Just before the Dale’s end I drop to the Dee a final time, to cross to its south side via the slender bridge at Catholes. After twelve incredible miles I’m leaving Dentdale behind. I climb round Holme Fell and drop into the Lune Valley. From here it’s twenty-five fairly flat miles along the Lune back home to Lancaster.
Tags: cycling, Dentdale, Yorkshire Dales
May 1, 2013 at 3:02 pm |
I confess that the bit from to top through Dentdale is actually, and will always actually be one of my favourite rides on earth. there is nothing that could possibly be improved about it. World class.
And then you still get the Lune Valley to go home.
Nice writing.
May 15, 2013 at 3:35 pm |
Thanks Tom – I love the ride back home, down the Lune Valley, after venturing further afield, though I’m often too tired to really indulge myself in it (I tend to find the last miles of any longer ride tend to see me switch almost into automatic pilot – which isn’t actually unpleasant, but is certainly different, and more internally than externally focussed; I guess I just need to get stronger!).
There’s so much that’s special about Dentdale though, eh? I’m not sure if it’s because it’s one of the quieter dales, or because it’s so close to Lancaster, or it’s close also to the Lakes, or it’s just got the right mixture of …. what, I don’t know. But yes, that first six miles down the dale – I reckon you could probably ride half of them without pedalling, if you had a tail wind and were so inclined.
See you soon?
Dave
May 1, 2013 at 7:28 pm |
Beautiful photos.
May 2, 2013 at 6:44 pm |
Lovely photos. One of these days I have to digitize and post some of the pictures I took while on a bike adventure starting in Amsterdam and ending at Cambridge University. This was via the Hook of Holland to Harwich ferry. Once in Harwich, I rode through some splendid little places including Bury St. Edmunds.
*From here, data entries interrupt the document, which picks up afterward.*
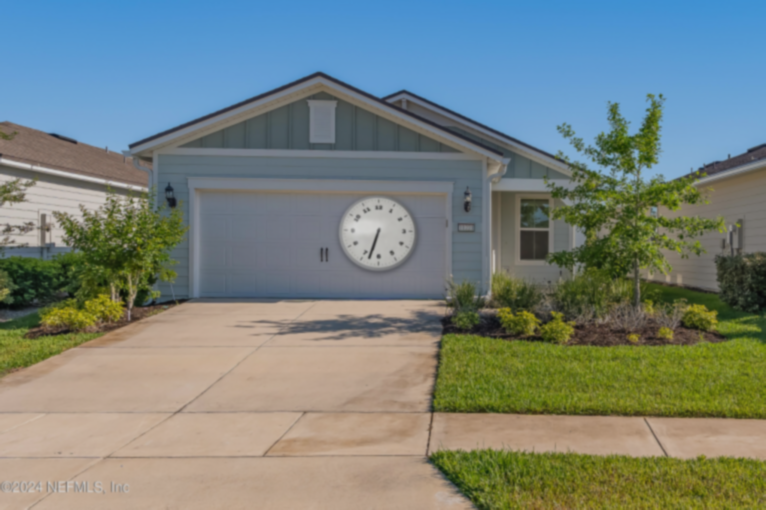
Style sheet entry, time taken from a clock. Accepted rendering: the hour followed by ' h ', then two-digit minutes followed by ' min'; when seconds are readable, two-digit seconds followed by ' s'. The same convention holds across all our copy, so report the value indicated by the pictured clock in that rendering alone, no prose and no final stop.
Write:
6 h 33 min
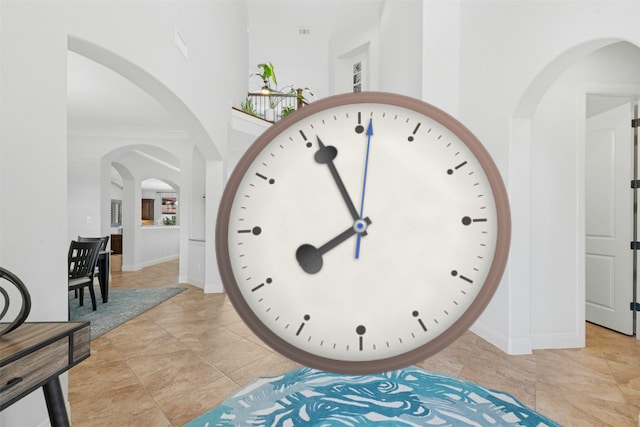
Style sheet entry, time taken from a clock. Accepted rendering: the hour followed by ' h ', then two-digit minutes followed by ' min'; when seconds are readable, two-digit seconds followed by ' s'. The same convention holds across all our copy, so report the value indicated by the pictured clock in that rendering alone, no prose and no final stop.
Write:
7 h 56 min 01 s
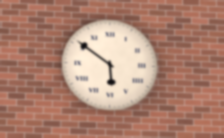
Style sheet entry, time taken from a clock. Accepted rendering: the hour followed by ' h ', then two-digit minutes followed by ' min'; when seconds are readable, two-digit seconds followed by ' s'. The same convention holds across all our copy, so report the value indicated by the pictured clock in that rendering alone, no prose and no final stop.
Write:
5 h 51 min
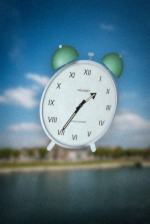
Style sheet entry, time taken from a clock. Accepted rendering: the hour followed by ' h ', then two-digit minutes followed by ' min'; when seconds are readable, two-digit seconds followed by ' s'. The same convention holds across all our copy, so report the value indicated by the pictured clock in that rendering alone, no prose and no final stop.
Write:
1 h 35 min
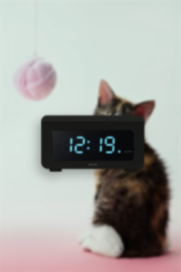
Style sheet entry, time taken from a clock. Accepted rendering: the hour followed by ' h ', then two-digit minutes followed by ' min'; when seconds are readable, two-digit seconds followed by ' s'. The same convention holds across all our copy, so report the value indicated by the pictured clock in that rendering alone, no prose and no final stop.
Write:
12 h 19 min
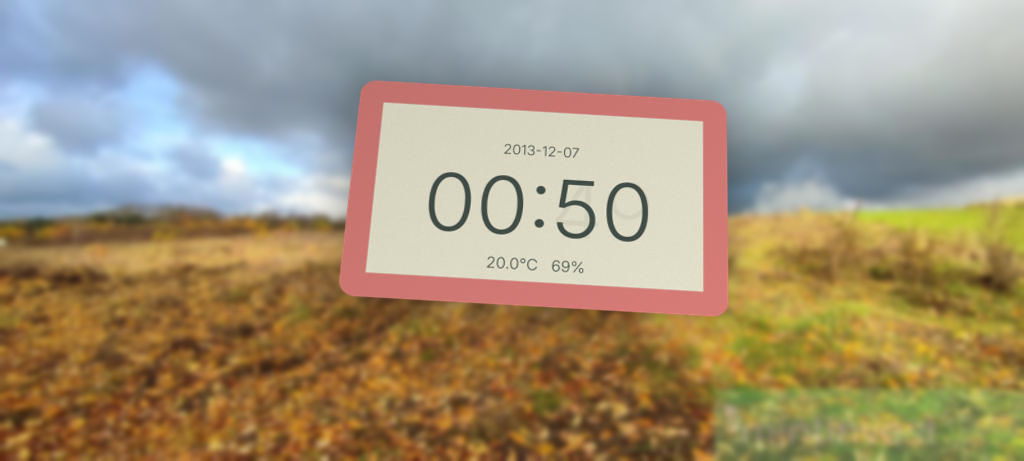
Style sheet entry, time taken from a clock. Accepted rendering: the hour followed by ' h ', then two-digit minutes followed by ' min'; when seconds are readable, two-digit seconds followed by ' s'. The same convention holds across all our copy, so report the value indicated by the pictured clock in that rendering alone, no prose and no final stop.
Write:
0 h 50 min
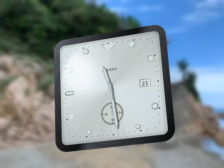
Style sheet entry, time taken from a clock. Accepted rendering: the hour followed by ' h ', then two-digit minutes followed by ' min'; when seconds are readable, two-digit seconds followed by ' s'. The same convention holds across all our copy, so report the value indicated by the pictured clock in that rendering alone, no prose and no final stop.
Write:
11 h 29 min
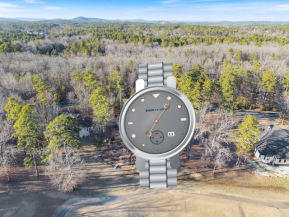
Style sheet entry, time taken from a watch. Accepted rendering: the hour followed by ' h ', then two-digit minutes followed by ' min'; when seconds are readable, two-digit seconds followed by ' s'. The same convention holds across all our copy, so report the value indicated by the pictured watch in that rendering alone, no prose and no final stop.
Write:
7 h 06 min
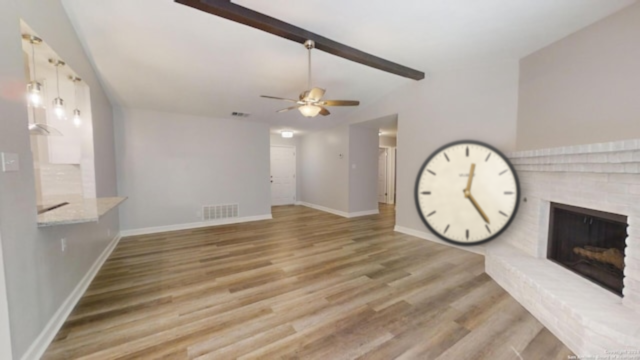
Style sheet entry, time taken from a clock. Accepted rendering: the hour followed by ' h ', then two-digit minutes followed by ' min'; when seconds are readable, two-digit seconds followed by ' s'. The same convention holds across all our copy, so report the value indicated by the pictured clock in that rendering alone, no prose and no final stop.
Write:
12 h 24 min
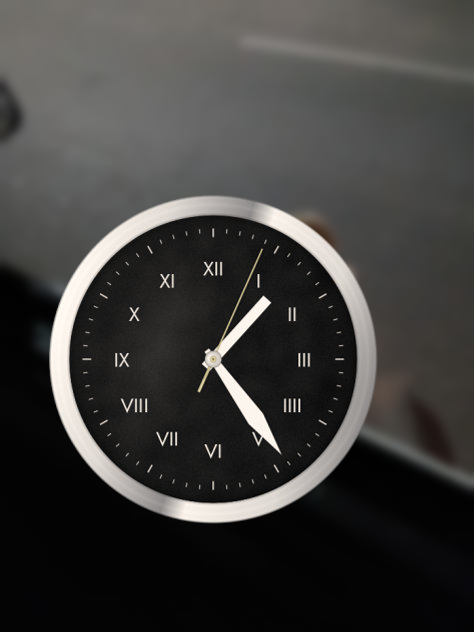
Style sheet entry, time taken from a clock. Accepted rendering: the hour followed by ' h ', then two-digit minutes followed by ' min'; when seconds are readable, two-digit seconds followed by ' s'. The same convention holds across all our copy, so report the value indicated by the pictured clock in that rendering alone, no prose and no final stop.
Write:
1 h 24 min 04 s
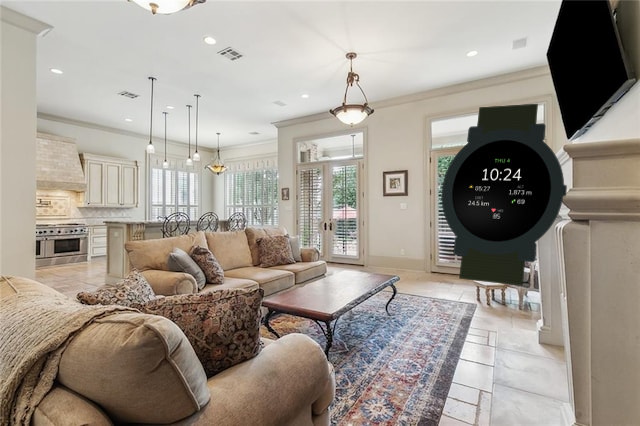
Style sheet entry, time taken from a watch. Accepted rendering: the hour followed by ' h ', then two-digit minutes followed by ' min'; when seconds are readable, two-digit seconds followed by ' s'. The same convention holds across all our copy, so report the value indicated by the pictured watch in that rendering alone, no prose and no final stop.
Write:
10 h 24 min
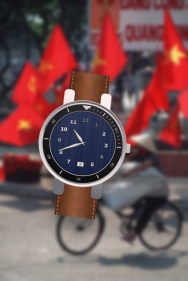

That was one of the most enchanted weeks of my life. Even after an unsettling interlude with your customs folks, who apparently didn’t like the idea of a single Yank with a funny name arriving on your shores having spent the entire ferry ride drinking beer with one of your countrymen!
May 2, 2013 at 6:46 pm |
Well, not quite the entire ferry ride was spent drinking beer. I think I slept for a while.
May 15, 2013 at 3:37 pm
Cheers Khal! You’ll have to come back some time, and drink more beer – we’re quite good at brewing it over here! Thanks for continuing to read and comment.
All the best, Dave
May 5, 2013 at 12:51 pm |
That second pic looks like cycling nirvana! Absolute bliss, with a tarmac as smooth as glass, rolling endlessly. I sometimes have dreams about riding roads like that.
May 15, 2013 at 3:42 pm |
You’re right Christopher, that stretch of road is particularly fine, and smooth. But seriously, it’s not always like that, and some stretches of rural road around here (including that one, as it drops into and along the valley) are in pretty dreadful condition, all the more so after a long, harsh winter combined with I assume many highways authorities struggling to finance road maintenance. But we’re very lucky to have such magnificent roads on which to ride around here.